Chris Laws often categorises names into four broad types: descriptive, evocative, abstract and heritage. Each has strengths and limitations. Descriptive names, like Booking.com or Budget Direct, are straightforward and easy to understand but harder to protect. Evocative names, such as Thankyou or Who Gives a Crap, use emotion and personality to tell a story. Abstract names, like Qantas or Aesop, are distinctive but require strong branding to build meaning over time. Heritage names can leverage authenticity or credibility when a legacy exists. The benefits of descriptive names are often offset by their lack of availability, and the challenges they bring in ‘owning’ a name in search. Conversely, abstract names are
easy to register and own out in the world, but they require significant investment to attach meaning to the name.
The right choice depends on the category, the competitive set and the desired tone. For example, a start-up challenger might benefit from a bold, expressive name that breaks conventions, while an institutional brand may need something confident and timeless.
Balancing Creativity and Clarity
A good brand name needs to be creative, but it also needs to work. That means checking for simplicity, pronunciation, memorability and cultural relevance. Chris Laws recommends testing names with different audiences, reading them aloud, and considering how they might look or sound in conversation, advertising or digital search.
Clarity matters. If a name confuses or alienates, it fails before the brand even launches. The best names strike a balance between being interesting and being understood.
Australian examples like Koala, Bellroy and Heaps Normal demonstrate how simplicity and story can coexist. Each name is short, easy to remember and infused with brand personality. They feel confident without trying too hard.
Validation and Protection
A creative favourite can quickly become a legal headache if due diligence is ignored.

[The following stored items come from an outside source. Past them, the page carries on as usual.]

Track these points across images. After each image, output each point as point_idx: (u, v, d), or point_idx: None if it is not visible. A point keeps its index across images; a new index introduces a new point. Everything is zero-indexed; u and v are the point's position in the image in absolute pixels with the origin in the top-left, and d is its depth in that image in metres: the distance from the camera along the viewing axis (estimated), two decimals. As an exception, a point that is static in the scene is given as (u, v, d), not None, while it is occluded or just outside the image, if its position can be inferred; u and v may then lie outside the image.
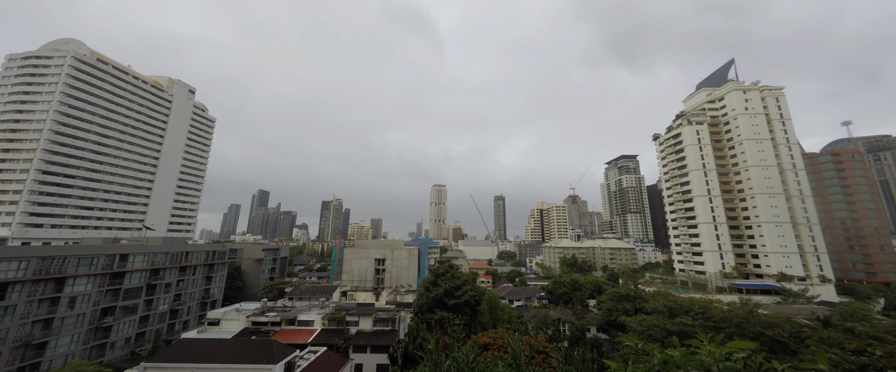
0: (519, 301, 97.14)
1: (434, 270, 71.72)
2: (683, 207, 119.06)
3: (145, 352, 61.52)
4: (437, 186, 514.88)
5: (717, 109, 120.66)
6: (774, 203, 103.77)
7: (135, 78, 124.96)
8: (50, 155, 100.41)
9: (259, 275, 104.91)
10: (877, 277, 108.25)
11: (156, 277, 66.51)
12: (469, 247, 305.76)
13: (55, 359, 50.16)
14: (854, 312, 46.19)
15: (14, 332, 46.62)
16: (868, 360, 29.47)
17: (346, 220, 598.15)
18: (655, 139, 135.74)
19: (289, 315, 55.85)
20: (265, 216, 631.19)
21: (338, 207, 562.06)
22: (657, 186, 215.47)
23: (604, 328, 69.15)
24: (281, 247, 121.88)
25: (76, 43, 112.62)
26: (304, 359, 41.66)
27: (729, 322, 43.85)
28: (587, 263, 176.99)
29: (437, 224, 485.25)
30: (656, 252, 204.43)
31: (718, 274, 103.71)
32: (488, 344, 40.02)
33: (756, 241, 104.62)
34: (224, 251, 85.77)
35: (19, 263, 48.38)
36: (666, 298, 55.58)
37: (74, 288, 53.87)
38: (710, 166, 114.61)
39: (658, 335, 45.77)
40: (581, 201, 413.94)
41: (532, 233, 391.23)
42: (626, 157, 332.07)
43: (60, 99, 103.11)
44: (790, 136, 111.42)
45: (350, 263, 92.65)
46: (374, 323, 54.61)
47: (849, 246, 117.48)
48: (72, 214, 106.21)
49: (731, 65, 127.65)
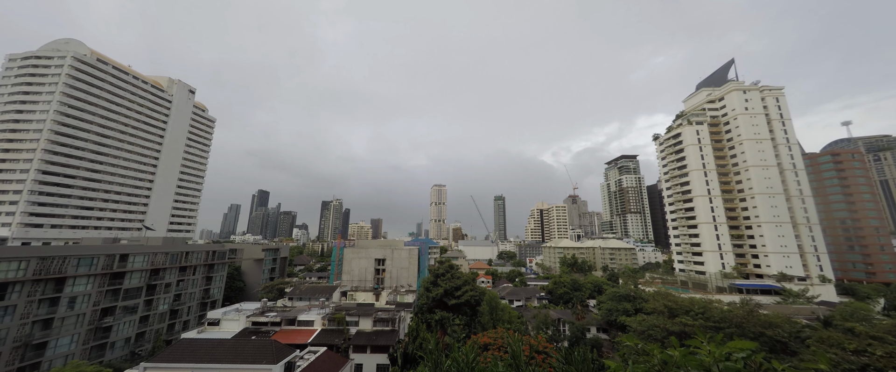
0: (519, 301, 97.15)
1: (434, 270, 71.65)
2: (683, 207, 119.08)
3: (145, 352, 61.55)
4: (437, 186, 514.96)
5: (717, 109, 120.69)
6: (774, 203, 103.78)
7: (135, 78, 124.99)
8: (50, 155, 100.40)
9: (259, 275, 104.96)
10: (877, 277, 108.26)
11: (156, 277, 66.52)
12: (469, 247, 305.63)
13: (55, 359, 50.17)
14: (854, 312, 46.27)
15: (14, 332, 46.63)
16: (868, 360, 29.52)
17: (346, 220, 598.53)
18: (655, 139, 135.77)
19: (289, 315, 55.80)
20: (265, 216, 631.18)
21: (338, 207, 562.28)
22: (657, 186, 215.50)
23: (604, 328, 69.25)
24: (281, 247, 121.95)
25: (76, 43, 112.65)
26: (304, 359, 41.64)
27: (729, 322, 43.94)
28: (587, 263, 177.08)
29: (437, 224, 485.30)
30: (656, 252, 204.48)
31: (718, 274, 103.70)
32: (488, 344, 40.06)
33: (756, 241, 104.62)
34: (224, 251, 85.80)
35: (19, 263, 48.39)
36: (666, 298, 55.64)
37: (74, 288, 53.87)
38: (710, 166, 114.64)
39: (658, 335, 45.83)
40: (581, 201, 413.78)
41: (532, 233, 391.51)
42: (626, 158, 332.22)
43: (60, 99, 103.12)
44: (790, 136, 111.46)
45: (350, 263, 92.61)
46: (374, 323, 54.55)
47: (849, 246, 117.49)
48: (72, 214, 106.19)
49: (731, 65, 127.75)
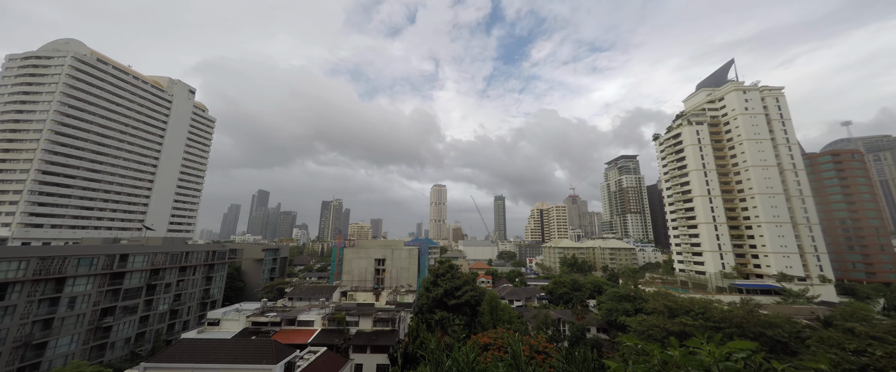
0: (519, 301, 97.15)
1: (434, 271, 71.66)
2: (683, 207, 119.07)
3: (145, 352, 61.52)
4: (438, 186, 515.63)
5: (716, 109, 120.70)
6: (774, 203, 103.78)
7: (135, 78, 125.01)
8: (50, 155, 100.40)
9: (259, 275, 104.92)
10: (877, 277, 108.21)
11: (156, 278, 66.49)
12: (469, 247, 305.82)
13: (55, 359, 50.16)
14: (854, 312, 46.23)
15: (14, 332, 46.61)
16: (868, 360, 29.50)
17: (346, 220, 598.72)
18: (655, 139, 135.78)
19: (289, 315, 55.80)
20: (265, 216, 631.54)
21: (338, 207, 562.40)
22: (657, 186, 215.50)
23: (604, 328, 69.25)
24: (281, 247, 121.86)
25: (76, 43, 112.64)
26: (304, 359, 41.66)
27: (729, 322, 43.94)
28: (587, 263, 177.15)
29: (437, 224, 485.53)
30: (656, 252, 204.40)
31: (718, 274, 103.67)
32: (488, 344, 40.06)
33: (756, 241, 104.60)
34: (224, 251, 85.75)
35: (19, 263, 48.37)
36: (666, 298, 55.59)
37: (74, 288, 53.84)
38: (709, 166, 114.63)
39: (658, 335, 45.83)
40: (581, 201, 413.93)
41: (532, 233, 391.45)
42: (626, 158, 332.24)
43: (60, 99, 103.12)
44: (790, 136, 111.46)
45: (350, 263, 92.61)
46: (374, 323, 54.55)
47: (849, 246, 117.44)
48: (72, 214, 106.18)
49: (731, 65, 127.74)
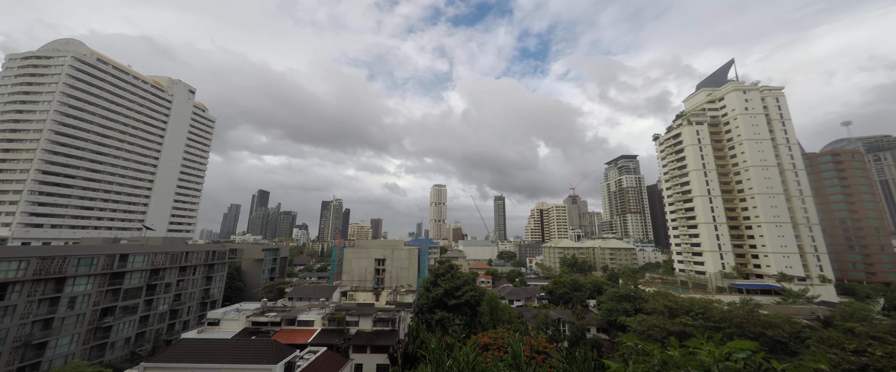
0: (519, 301, 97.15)
1: (434, 271, 71.63)
2: (683, 207, 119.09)
3: (145, 352, 61.52)
4: (438, 185, 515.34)
5: (716, 110, 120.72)
6: (774, 203, 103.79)
7: (135, 78, 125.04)
8: (50, 155, 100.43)
9: (259, 275, 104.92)
10: (877, 277, 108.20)
11: (156, 277, 66.48)
12: (469, 247, 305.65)
13: (55, 359, 50.15)
14: (854, 312, 46.23)
15: (14, 332, 46.60)
16: (868, 360, 29.52)
17: (346, 220, 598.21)
18: (655, 139, 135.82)
19: (289, 315, 55.77)
20: (265, 216, 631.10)
21: (338, 207, 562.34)
22: (657, 186, 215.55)
23: (604, 328, 69.28)
24: (281, 247, 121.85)
25: (76, 43, 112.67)
26: (304, 359, 41.64)
27: (729, 322, 43.97)
28: (587, 263, 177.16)
29: (437, 224, 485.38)
30: (656, 252, 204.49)
31: (718, 274, 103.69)
32: (488, 344, 40.04)
33: (756, 241, 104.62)
34: (224, 251, 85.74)
35: (19, 263, 48.36)
36: (666, 298, 55.62)
37: (74, 288, 53.84)
38: (710, 166, 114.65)
39: (658, 335, 45.83)
40: (581, 201, 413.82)
41: (532, 233, 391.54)
42: (626, 157, 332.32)
43: (60, 99, 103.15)
44: (790, 137, 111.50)
45: (350, 263, 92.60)
46: (374, 323, 54.53)
47: (849, 246, 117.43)
48: (72, 214, 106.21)
49: (731, 65, 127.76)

Trademark searches, domain availability, and cultural checks are essential steps in protecting a name’s value.
Chris Laws often partners with legal specialists to ensure naming decisions are viable for long-term use. This step is especially critical when operating across multiple markets or product categories. Protecting a name is as important as creating it.
Validation also extends to internal alignment. A name should be something a team can stand behind and feel proud to represent. Internal buy-in helps ensure consistent usage and advocacy once the brand launches.
A Strategic Lens for Creative Freedom
When naming starts with strategy, creativity becomes more focused and productive. It is easier to recognise the right answer because it feels inevitable. The name fits like a missing piece in the brand story.
Chris Laws believes that while great design and storytelling bring a brand to life, the name remains its anchor. It is the word people search, say and remember. And when it is grounded in strategy, it becomes the foundation for everything that follows.
For any business embarking on the naming journey, start with strategy. The creativity will come, but meaning must come first.